TO-DO ITEM – Would you copy each line of the records that includes the word "haut"?
□ □ □
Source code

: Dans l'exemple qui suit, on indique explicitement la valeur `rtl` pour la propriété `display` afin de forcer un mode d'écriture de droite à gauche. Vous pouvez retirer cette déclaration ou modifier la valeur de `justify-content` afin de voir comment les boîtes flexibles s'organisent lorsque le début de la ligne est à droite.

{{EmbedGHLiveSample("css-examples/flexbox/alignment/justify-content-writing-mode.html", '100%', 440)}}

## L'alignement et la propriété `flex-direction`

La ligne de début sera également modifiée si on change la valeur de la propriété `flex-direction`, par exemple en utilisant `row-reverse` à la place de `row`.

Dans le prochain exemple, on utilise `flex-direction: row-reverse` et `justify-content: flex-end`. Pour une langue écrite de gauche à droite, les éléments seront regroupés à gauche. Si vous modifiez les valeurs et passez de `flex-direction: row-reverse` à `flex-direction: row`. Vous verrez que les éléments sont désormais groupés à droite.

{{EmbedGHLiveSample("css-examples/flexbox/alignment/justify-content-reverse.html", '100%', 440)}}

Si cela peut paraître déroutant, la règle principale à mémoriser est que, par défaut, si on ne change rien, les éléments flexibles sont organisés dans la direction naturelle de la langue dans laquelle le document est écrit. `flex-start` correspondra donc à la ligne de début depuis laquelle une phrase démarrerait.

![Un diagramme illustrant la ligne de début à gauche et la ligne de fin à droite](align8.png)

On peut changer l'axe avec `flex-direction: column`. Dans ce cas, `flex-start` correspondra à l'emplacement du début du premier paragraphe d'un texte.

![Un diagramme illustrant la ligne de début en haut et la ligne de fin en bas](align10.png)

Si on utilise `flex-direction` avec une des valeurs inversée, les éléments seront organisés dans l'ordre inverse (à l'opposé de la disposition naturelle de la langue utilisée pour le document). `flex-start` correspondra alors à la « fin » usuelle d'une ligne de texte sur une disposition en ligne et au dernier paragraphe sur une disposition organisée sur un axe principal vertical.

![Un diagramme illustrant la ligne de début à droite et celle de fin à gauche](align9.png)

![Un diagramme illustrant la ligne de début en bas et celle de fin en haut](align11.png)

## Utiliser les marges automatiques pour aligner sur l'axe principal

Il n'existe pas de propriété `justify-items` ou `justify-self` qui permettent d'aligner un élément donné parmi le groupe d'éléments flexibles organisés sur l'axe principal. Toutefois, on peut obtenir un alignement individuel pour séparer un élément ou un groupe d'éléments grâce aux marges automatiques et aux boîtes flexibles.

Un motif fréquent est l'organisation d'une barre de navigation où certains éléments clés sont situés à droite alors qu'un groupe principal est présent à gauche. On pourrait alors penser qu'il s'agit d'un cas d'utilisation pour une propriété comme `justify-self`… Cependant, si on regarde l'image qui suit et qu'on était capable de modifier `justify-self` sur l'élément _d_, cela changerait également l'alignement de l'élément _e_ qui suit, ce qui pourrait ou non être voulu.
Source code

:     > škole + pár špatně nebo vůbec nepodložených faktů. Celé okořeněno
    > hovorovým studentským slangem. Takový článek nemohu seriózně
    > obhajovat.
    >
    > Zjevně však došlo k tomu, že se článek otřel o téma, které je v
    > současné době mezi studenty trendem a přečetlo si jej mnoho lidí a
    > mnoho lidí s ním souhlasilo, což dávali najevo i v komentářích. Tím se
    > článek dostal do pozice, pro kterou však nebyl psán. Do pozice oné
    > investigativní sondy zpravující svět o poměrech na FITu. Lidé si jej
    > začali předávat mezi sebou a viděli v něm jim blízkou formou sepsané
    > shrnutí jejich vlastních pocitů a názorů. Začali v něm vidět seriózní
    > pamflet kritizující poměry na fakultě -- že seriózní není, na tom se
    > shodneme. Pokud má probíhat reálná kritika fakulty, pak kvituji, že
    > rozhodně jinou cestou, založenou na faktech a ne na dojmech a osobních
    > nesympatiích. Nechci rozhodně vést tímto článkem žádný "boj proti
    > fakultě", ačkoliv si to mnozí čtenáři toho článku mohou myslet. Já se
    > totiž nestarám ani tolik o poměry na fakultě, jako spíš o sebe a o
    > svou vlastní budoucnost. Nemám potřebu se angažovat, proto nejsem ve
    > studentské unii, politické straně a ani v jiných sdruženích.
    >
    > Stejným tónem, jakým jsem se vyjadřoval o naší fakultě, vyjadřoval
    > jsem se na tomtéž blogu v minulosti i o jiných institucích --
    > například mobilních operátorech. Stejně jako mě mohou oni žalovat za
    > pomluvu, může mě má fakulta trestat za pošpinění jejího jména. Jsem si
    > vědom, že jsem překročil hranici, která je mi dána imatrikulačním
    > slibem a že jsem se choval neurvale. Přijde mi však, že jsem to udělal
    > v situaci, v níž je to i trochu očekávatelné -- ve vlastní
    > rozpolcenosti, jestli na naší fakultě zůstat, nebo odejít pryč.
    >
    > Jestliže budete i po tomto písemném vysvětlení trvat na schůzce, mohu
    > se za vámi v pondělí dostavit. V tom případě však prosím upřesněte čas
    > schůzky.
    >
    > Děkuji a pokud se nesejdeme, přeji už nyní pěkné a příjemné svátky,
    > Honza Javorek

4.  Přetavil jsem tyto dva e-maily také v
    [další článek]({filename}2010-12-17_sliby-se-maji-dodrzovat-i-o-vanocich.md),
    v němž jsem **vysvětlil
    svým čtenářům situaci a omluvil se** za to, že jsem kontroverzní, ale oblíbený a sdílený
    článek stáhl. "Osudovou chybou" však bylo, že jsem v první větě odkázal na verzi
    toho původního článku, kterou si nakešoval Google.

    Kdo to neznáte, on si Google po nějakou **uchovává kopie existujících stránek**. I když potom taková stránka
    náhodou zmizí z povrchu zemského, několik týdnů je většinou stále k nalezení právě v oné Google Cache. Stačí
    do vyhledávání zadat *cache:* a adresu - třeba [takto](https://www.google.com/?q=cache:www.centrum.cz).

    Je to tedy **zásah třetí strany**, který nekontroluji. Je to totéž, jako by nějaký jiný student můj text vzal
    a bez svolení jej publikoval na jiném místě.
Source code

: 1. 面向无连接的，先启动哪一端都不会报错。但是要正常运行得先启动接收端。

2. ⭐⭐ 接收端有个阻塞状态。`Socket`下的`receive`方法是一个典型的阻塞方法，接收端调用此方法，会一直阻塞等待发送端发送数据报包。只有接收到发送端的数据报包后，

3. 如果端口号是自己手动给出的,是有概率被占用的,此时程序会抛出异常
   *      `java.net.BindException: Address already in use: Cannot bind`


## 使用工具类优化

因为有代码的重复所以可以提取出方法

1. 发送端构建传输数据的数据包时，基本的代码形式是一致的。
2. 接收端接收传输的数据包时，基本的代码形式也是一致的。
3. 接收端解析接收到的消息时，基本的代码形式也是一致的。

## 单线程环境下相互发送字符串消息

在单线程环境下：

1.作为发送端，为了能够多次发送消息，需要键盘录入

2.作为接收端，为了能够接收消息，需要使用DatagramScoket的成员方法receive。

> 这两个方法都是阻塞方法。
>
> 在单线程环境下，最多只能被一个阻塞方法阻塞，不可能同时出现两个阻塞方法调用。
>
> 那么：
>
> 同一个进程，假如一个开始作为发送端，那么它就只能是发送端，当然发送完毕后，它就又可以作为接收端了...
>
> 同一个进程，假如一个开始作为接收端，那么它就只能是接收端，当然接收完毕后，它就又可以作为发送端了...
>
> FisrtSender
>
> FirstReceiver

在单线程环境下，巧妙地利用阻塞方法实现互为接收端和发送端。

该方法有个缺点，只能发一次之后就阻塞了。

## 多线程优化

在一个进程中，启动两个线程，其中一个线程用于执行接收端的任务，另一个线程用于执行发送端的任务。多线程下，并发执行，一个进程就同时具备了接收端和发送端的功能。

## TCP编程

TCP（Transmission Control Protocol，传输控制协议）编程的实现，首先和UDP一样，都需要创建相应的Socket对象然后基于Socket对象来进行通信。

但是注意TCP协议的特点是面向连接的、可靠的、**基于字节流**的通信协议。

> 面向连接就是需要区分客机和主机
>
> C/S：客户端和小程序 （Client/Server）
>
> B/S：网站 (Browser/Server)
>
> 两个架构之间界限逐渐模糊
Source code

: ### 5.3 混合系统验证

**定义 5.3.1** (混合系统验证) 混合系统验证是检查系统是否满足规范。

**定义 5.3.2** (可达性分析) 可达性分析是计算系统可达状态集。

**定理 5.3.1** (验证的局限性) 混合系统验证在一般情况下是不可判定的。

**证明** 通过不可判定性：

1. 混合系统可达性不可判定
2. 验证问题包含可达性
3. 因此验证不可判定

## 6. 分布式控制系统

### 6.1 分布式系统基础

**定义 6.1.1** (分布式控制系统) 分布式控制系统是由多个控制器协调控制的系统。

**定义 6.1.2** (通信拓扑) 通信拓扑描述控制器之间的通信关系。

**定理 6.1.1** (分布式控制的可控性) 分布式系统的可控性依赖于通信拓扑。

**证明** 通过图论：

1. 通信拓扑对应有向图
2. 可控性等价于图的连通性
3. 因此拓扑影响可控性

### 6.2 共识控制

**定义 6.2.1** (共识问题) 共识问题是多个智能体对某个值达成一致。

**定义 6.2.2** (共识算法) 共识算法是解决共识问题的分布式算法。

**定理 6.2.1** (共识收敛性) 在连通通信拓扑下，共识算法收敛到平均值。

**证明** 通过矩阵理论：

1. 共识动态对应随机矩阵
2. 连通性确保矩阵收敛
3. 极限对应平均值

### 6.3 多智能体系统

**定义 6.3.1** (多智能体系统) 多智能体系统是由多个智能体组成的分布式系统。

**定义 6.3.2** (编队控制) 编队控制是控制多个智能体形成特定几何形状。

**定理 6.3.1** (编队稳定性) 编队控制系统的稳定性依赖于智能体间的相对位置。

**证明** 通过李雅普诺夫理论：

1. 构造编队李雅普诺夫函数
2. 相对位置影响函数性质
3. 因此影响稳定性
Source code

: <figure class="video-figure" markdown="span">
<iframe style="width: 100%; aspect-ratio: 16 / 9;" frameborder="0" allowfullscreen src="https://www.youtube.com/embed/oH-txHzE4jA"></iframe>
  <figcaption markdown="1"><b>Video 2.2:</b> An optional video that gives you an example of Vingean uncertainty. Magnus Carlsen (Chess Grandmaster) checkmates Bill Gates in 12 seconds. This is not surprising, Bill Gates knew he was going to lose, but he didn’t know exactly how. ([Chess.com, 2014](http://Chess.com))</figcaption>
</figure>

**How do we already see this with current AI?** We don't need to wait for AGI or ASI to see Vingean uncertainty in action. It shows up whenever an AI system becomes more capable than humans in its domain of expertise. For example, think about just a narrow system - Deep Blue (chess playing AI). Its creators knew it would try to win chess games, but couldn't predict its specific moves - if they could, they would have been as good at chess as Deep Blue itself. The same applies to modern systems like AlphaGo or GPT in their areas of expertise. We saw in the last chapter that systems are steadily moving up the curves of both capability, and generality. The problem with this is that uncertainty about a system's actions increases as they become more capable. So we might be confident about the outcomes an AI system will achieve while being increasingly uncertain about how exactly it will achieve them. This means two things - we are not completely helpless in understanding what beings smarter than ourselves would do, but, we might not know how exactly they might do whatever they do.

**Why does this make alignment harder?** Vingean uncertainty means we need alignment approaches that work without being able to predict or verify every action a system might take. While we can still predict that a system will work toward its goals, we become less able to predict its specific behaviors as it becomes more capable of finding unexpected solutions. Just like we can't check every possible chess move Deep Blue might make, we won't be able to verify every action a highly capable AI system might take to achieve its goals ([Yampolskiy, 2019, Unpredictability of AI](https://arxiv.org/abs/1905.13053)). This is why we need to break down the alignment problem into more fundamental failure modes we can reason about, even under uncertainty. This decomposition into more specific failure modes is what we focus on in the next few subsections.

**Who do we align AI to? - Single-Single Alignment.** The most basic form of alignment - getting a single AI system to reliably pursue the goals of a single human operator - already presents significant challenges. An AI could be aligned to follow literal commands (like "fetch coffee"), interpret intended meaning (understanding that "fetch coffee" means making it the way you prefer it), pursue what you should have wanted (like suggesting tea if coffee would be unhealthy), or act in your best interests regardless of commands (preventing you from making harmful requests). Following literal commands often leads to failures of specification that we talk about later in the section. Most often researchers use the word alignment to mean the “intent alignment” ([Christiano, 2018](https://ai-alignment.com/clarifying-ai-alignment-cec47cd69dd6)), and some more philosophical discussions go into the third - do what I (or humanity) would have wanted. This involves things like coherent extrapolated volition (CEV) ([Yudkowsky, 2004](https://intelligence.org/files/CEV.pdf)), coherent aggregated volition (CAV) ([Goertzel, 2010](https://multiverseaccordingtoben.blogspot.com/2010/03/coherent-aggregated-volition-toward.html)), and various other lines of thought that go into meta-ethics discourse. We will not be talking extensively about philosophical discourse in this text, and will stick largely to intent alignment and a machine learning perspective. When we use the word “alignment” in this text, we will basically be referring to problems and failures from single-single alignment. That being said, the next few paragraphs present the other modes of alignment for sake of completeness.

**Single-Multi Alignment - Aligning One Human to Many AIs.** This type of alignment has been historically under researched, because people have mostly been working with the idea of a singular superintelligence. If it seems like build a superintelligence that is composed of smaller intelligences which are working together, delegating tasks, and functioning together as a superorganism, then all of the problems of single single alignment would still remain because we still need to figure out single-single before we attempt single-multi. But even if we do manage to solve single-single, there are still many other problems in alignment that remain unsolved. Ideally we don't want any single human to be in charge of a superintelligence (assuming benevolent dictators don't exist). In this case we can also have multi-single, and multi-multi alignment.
□ □ □
EXERCISE RESPONSE –
![Un diagramme illustrant la ligne de début en haut et la ligne de fin en bas](align10.png)
![Un diagramme illustrant la ligne de début en bas et celle de fin en haut](align11.png)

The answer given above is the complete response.